* [DIRECTION 1]: Transcribe the listing below from the line with "genus: Oxyopes" through the listing's final line, and leave the pictures out of your answer.

# Dog Walking/Pet sitting



## Canadianinspain (Apr 24, 2011)

Hi there, I am completely new to this site and have just moved to Spain from Canada with my British husband who is working here. I ran a small dog walking business in Canada and was also the manager of an animal welfare charity in Scotland for 4 years. 

I am well aware of the unemplyment problem here and Spain and know that I am at a disadvantage as I do not speak Spanish (although am enrolling in classes) but I would love to find work in the 'animal' feild.

I am wondering what peoples opinions are on the need for animal care/dog walking etc. I would assume people who have retired to Spain and have pets travel to and from the UK or home country, do you think there is a need for dog walking while people are at work etc?

I have been in touch with every kennel in the area and no one seems to need help at the moment.

Any advice anyone might have for an animal lover living in spain would be great!


----------



## jojo (Sep 20, 2007)

Canadianinspain said:


> Hi there, I am completely new to this site and have just moved to Spain from Canada with my British husband who is working here. I ran a small dog walking business in Canada and was also the manager of an animal welfare charity in Scotland for 4 years.
> 
> I am well aware of the unemplyment problem here and Spain and know that I am at a disadvantage as I do not speak Spanish (although am enrolling in classes) but I would love to find work in the 'animal' feild.
> 
> ...


I dont know if you're prepared to work for a charity who are always looking for help and assistance with their dogs ?? ADENA animal shelter, is down near Estapona and one of our "regulars" (MRYPG9) on here is heavily involved. I dont think theres much else in the way of paid work in that field - I know that kids in our area have been known to walk dogs for their owners for the price of an icecream (my daughter has been known to lol)???

Jo xxx


----------



## xabiaxica (Jun 23, 2009)

Canadianinspain said:


> Hi there, I am completely new to this site and have just moved to Spain from Canada with my British husband who is working here. I ran a small dog walking business in Canada and was also the manager of an animal welfare charity in Scotland for 4 years.
> 
> I am well aware of the unemplyment problem here and Spain and know that I am at a disadvantage as I do not speak Spanish (although am enrolling in classes) but I would love to find work in the 'animal' feild.
> 
> ...


hi & welcome

around here people tend to walk their own dogs, although I know a couple of teens who do dog walking for pocket money - although even they have had their hours cut!!

are you specifically looking for paid work?

if not, most of the animal rescue centres are crying out for volunteers!


----------



## Canadianinspain (Apr 24, 2011)

jojo said:


> I dont know if you're prepared to work for a charity who are always looking for help and assistance with their dogs ?? ADENA animal shelter, is down near Estapona and opne of our "regulars" (MRYPG9) on here is heavily involved. I dont think theres much else in the way of paid work in that field - I know that kids in our area have been known to walk dogs for their owners for the price of an icecream (my daughter has been known to lol)???

* [DIRECTION 2]: Reproduce word for word the part of the dog walking thread above from "hi & welcome" to "out for volunteers!".

* [GIVEN DATA]:
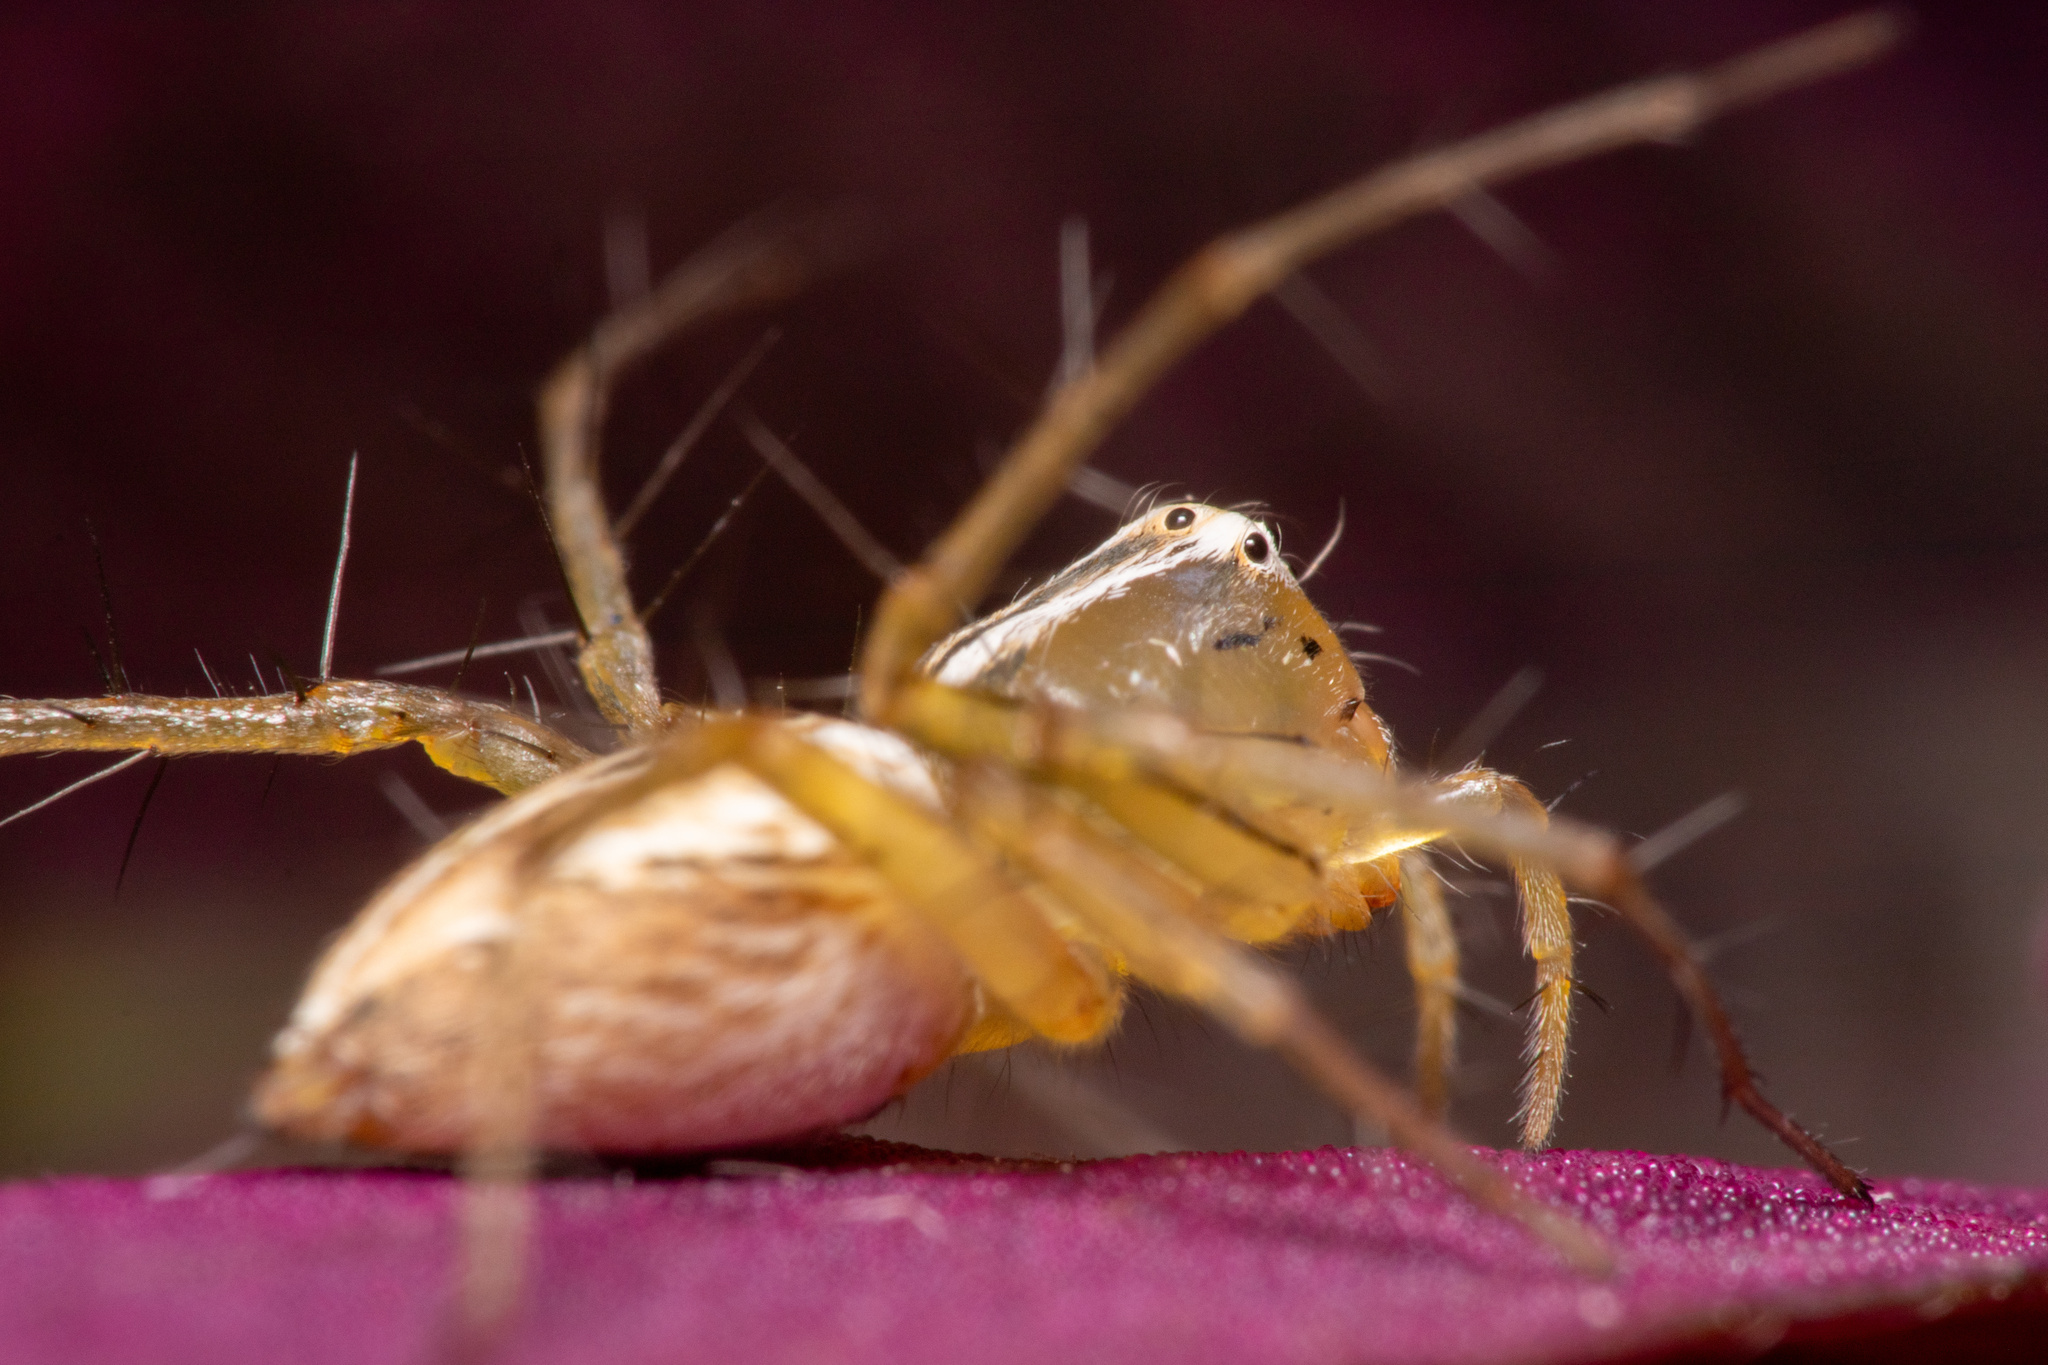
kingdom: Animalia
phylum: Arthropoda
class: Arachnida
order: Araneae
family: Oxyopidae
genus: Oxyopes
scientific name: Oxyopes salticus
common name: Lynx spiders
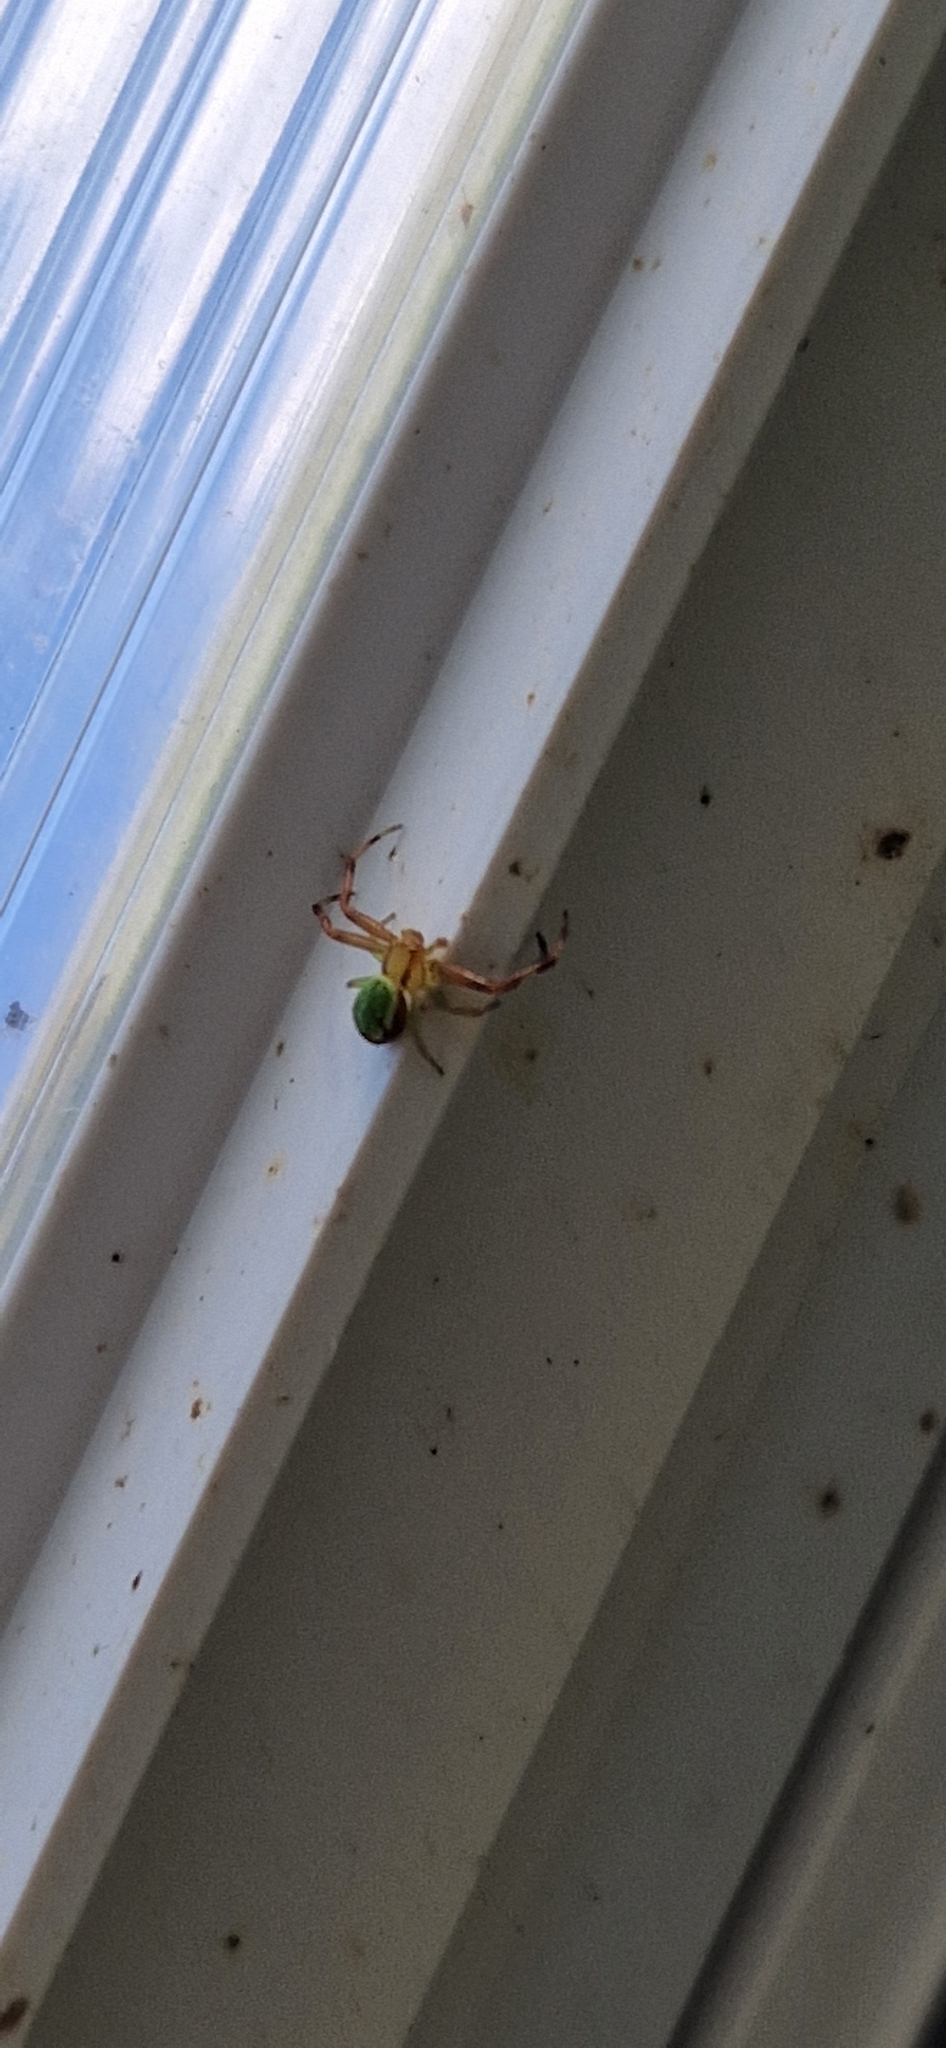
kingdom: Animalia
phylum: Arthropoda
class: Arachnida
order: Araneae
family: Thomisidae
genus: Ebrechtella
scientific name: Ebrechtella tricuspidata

* [REPLY 1]:
genus: Oxyopes
scientific name: Oxyopes salticus
common name: Lynx spiders
kingdom: Animalia
phylum: Arthropoda
class: Arachnida
order: Araneae
family: Thomisidae
genus: Ebrechtella
scientific name: Ebrechtella tricuspidata

* [REPLY 2]:
hi & welcome

around here people tend to walk their own dogs, although I know a couple of teens who do dog walking for pocket money - although even they have had their hours cut!!

are you specifically looking for paid work?

if not, most of the animal rescue centres are crying out for volunteers!